In the March 5 Proceedings of the National Academy of Sciences, researchers in the HMS Institute of Proteomics describe promising studies aimed at developing methods for high-throughput purification of human proteins for use in biochemical assays such as protein microarrays.

The bacterium E. coli has become a convenient and inexpensive vehicle for growing individual human proteins. But different proteins require different conditions for their expression and purification. So a major challenge for proteomics is to find the best ways to express and purify thousands of proteins in parallel.

Proteomics Institute director Joshua LaBaer, HMS instructor in medicine, with lead author Pascal Braun, research associate in medicine at Massachusetts General Hospital, and co-authors selected a test set of 32 human genes of varying size, expressed them in E. coli, and attached each product to four different "purification tags": hexa-histidine (HIS6-), calmodulin-binding peptide (CBP-), glutathione-S-transferase (GST-), and maltose-binding protein (MPB-). They analyzed the resulting 128 proteins for yield, purity, and losses.

The larger tags, GST- and MPB-, produced the best results, yielding at least 300 ng/ml of purified protein from 26 of the 32 genes. In general, smaller proteins were expressed at higher levels than larger ones. To assess whether the proteins were active, they tested two of them in biochemical assays, where both showed activity.

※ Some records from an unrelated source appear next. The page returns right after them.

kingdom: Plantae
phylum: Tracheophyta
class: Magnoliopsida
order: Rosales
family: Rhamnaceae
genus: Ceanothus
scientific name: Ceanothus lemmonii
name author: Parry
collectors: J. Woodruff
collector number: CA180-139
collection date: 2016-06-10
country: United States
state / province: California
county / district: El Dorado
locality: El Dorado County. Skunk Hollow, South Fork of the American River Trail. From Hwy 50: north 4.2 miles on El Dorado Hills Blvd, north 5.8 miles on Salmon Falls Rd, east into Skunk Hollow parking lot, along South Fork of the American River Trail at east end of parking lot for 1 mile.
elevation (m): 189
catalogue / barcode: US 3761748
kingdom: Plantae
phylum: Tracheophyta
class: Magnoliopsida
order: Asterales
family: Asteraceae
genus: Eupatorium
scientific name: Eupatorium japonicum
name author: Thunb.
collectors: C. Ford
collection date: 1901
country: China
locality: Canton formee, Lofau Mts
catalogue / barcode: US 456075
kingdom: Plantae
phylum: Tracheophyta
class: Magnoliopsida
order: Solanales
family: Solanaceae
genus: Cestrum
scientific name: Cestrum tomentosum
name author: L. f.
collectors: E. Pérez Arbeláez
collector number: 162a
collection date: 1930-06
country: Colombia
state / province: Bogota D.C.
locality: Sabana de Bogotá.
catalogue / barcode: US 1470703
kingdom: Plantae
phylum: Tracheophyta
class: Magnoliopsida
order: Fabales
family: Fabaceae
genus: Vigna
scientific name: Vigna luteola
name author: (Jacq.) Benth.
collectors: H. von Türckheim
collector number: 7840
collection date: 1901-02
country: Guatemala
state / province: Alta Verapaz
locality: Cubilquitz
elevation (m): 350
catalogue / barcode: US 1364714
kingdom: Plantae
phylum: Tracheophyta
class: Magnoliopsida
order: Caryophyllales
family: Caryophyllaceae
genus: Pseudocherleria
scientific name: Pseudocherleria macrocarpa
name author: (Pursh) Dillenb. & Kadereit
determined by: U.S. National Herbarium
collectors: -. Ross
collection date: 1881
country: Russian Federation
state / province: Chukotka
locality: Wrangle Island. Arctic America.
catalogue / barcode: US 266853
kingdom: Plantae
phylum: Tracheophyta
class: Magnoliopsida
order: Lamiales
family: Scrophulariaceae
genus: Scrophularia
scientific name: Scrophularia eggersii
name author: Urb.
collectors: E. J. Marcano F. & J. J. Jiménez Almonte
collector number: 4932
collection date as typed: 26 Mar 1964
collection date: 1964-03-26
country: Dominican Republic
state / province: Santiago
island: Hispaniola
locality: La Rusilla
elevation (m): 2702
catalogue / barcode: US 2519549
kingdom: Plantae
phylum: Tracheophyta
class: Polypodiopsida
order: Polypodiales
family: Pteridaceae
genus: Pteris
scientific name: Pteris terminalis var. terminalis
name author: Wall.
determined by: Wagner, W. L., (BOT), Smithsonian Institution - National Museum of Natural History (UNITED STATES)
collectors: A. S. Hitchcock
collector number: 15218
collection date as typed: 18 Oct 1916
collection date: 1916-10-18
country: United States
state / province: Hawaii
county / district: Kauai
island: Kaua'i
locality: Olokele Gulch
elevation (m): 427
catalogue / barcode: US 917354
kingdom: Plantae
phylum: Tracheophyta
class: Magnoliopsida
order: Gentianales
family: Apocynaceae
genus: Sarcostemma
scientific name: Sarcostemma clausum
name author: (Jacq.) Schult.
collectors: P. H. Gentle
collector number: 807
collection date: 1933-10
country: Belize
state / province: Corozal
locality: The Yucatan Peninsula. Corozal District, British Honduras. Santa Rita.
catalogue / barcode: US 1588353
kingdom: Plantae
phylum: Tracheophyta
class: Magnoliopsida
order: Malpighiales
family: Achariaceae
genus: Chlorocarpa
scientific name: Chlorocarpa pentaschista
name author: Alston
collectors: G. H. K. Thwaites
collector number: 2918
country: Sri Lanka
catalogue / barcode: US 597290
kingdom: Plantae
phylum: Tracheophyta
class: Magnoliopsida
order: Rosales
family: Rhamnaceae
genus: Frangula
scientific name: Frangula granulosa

Applying their purification methods to 336 randomly selected human genes, the investigators were able to successfully purify 60 percent, a figure they believe represents a reasonable lower estimate for the overall success rate of this strategy.

"The availability of such methods will alleviate a key bottleneck in the application of new proteomic techniques such as protein arrays to human biology," the authors write.